> _ВЫБРАННЫЙ ТЕКСТ_
::::

Он прекратит ваш путь непроходимой тайгой, он утопит вас в трясине своих тундр. Железом и огнем приходится здесь пробивать себе путь человеку, потом, кровью и слезами сдабривать почву, половину жизни отдавать на то, чтоб другую половину прожить хоть чуть-чуть сносно.
Вот что такое этот остров-тюрьма.
Природа создала его в минуту злобы, когда ей захотелось создать именно тюрьму, а не что-нибудь другое.
Трудно представить себе лучшие тюремные стены, чем Татарский и Лаперузов проливы.
Правда, бегают и через тот, и через другой. Но разве есть на свете такая тюремная стена, через которую не перешагнул бы человек, ставящий волю выше жизни!
Однако природа была слишком жестока, создавая этот остров-тюрьму.
Идти в ясную погоду по берегу постылого острова и ясно видеть через пролив противоположный берег, который дразнит и манит, уходя вдаль своими голубоватыми очертаниями!

::::

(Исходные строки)
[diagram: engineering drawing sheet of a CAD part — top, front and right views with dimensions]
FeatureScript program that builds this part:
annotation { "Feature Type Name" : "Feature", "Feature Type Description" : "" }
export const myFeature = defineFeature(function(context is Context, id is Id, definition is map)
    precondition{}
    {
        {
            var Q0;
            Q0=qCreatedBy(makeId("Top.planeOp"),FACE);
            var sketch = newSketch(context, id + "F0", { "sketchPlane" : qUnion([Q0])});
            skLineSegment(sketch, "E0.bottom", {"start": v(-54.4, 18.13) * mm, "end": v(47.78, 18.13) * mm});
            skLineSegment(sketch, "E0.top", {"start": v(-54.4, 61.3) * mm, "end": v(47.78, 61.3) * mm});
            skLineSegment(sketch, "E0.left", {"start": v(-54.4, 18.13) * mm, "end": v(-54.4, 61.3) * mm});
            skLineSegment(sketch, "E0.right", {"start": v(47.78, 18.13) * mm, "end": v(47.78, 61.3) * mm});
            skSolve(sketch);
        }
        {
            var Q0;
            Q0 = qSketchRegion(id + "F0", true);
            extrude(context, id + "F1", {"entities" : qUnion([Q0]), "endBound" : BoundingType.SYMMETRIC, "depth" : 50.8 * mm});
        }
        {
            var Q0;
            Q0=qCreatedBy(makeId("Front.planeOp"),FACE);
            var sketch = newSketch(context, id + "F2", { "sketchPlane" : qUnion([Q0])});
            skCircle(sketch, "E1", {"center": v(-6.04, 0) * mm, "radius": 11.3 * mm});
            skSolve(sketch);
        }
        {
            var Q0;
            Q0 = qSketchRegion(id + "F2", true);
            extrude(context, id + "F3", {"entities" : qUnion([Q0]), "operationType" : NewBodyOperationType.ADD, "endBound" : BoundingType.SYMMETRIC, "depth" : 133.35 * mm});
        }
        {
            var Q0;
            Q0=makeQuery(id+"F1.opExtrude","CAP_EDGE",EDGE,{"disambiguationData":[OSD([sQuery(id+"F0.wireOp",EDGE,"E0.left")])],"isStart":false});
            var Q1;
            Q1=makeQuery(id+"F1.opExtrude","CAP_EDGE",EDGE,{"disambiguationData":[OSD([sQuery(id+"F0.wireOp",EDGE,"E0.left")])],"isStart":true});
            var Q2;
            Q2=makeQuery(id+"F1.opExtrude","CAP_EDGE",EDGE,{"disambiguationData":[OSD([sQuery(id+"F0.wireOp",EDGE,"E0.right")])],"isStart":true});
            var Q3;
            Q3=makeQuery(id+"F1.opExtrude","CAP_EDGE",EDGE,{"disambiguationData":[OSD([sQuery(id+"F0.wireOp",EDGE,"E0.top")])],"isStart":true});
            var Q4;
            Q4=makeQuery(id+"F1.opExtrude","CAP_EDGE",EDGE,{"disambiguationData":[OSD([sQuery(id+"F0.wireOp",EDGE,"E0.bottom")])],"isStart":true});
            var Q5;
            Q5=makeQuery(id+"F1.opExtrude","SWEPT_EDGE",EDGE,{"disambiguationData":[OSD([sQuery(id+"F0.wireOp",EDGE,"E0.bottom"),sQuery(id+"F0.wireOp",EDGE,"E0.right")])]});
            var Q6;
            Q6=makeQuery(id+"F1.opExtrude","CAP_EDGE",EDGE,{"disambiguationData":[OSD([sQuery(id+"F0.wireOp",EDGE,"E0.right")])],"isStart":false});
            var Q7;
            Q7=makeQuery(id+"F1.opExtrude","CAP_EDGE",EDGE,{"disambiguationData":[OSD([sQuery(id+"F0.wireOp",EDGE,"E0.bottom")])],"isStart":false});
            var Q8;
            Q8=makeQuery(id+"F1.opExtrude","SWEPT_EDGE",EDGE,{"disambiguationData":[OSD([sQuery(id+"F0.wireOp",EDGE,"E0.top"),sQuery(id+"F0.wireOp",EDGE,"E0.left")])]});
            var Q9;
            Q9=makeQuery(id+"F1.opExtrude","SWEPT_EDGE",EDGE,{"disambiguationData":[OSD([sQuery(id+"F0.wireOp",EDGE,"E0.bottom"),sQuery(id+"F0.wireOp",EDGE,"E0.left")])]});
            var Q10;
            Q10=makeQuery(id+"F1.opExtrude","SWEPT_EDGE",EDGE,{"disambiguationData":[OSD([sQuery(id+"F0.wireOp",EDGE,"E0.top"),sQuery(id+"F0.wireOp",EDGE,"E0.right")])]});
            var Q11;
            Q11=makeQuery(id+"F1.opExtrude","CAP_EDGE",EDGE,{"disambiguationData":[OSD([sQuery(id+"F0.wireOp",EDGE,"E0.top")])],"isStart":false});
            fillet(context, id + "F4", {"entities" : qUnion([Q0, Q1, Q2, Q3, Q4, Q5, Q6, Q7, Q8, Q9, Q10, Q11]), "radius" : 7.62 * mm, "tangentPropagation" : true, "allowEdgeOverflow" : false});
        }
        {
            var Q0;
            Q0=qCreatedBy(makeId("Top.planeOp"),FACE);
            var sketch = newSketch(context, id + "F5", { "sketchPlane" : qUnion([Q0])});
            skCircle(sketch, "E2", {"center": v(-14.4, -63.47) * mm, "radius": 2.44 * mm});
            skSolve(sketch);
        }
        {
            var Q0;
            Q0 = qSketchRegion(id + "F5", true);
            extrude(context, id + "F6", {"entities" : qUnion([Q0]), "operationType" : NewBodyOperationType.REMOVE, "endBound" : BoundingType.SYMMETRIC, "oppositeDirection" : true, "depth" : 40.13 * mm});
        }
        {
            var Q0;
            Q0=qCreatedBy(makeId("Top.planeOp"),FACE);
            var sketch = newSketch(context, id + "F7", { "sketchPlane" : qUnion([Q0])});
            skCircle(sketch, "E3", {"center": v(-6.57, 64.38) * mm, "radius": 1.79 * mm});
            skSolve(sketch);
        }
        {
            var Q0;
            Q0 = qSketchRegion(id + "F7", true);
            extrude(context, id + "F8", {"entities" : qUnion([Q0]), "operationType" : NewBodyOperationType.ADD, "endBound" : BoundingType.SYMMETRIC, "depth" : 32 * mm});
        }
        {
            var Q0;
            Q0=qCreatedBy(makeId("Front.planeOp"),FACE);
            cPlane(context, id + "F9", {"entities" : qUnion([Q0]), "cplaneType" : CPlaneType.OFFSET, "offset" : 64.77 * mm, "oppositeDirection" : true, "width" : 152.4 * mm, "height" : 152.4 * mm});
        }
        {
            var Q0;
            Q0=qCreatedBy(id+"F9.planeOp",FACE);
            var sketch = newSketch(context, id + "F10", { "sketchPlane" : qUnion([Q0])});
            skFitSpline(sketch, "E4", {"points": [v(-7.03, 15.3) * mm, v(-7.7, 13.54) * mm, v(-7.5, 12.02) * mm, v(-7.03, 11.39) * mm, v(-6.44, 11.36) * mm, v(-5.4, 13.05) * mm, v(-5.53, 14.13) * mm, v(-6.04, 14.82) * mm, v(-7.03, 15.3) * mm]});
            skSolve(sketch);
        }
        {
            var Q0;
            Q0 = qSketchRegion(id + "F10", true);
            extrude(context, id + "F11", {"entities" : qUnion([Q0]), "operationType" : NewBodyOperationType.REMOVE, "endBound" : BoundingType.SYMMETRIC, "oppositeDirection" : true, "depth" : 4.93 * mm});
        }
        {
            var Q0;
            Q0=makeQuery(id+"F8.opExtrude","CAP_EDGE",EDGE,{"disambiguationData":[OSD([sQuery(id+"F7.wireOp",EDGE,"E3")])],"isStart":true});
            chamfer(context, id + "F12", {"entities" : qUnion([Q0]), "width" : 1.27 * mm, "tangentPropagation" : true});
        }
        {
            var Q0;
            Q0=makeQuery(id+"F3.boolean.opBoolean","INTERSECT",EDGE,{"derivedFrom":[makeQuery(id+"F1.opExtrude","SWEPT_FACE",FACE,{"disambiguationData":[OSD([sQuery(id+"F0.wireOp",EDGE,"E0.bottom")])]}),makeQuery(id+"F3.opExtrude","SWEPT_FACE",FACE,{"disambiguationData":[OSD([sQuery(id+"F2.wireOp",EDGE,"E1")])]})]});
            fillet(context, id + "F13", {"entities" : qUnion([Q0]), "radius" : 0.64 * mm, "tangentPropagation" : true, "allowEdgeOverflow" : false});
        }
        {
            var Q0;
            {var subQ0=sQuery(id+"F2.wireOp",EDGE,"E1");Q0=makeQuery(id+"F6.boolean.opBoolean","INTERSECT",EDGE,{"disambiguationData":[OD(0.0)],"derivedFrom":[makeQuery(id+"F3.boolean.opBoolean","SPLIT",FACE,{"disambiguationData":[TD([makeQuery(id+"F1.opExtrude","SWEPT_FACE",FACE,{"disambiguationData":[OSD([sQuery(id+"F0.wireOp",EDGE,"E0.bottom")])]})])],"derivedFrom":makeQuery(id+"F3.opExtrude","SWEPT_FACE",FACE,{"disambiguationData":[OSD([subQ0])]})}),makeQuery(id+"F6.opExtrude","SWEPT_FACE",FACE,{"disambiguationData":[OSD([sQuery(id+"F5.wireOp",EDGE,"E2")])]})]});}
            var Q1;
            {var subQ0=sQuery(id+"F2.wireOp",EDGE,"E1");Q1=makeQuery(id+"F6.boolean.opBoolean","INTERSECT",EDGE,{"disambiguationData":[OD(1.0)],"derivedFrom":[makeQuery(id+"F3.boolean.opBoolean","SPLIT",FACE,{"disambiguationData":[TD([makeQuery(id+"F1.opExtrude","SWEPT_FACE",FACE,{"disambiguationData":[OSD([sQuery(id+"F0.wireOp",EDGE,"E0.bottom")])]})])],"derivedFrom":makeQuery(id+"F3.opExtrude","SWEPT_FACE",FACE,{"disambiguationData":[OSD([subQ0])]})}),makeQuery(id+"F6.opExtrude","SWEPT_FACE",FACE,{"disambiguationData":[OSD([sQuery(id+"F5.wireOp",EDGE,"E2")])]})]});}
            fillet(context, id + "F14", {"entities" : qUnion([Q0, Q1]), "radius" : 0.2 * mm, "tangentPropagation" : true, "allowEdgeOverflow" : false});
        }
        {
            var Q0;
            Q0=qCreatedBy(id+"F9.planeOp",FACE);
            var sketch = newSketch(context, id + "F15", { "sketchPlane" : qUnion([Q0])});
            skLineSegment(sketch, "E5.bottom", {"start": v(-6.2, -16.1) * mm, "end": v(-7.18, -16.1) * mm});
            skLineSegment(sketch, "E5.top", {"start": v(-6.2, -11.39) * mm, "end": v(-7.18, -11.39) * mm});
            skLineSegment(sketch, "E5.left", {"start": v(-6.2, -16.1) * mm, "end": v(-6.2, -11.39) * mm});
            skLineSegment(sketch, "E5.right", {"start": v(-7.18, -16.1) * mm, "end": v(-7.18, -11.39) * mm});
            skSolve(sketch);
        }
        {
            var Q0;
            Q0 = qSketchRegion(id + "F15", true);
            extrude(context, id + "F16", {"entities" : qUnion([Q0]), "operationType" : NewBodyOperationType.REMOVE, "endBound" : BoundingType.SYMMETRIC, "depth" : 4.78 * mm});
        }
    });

::::

> _ЗАДАНИЕ 1_
Какие проливы в тексте об острове-тюрьме названы лучшими тюремными стенами?
> _ЗАДАНИЕ 2_
Согласуются ли с текстом об острове-тюрьме следующие утверждения? (a) Через проливы с острова никто не бегает. (b) Природа создала остров в минуту злобы. (c) В ясную погоду с берега острова виден противоположный берег. На каждое ответьте «да» или «нет» и приведите решающие слова текста в точной цитате.
> _ЗАДАНИЕ 3_
Продолжите текст об острове-тюрьме, начав сразу после его последнего предложения.

> _ПИСЬМЕННЫЙ ОТВЕТ 1_
Татарский и Лаперузов проливы.

> _ПИСЬМЕННЫЙ ОТВЕТ 2_
(a) Нет: «Правда, бегают и через тот, и через другой».
(b) Да: «Природа создала его в минуту злобы».
(c) Да: «Идти в ясную погоду по берегу постылого острова и ясно видеть через пролив противоположный берег».

> _ПИСЬМЕННЫЙ ОТВЕТ 3_
Сознавать, что это так близко и так недостижимо. Какую муку создала сама природа!
Первое впечатление всегда самое сильное.
И, конечно, я никогда не забуду минуты, когда я ранним утром на зыбком, с бока на бок переваливающемся паровом катере подъезжал к пристани Корсаковского поста.
На берегу копошились люди.
Еще несколько шагов – и я погружаюсь в это море, которое мне так страстно, так мучительно хочется знать.
Море чего?
Странное дело, от двух впечатлений я никак не мог отделаться в течение трех с половиной месяцев, которые я провел среди тюремной обстановки. Два впечатления давили, гнули, свинцом лежали на душе. Давят и гнетут еще и теперь.
Одно из них касается собственно самого пути до Сахалина.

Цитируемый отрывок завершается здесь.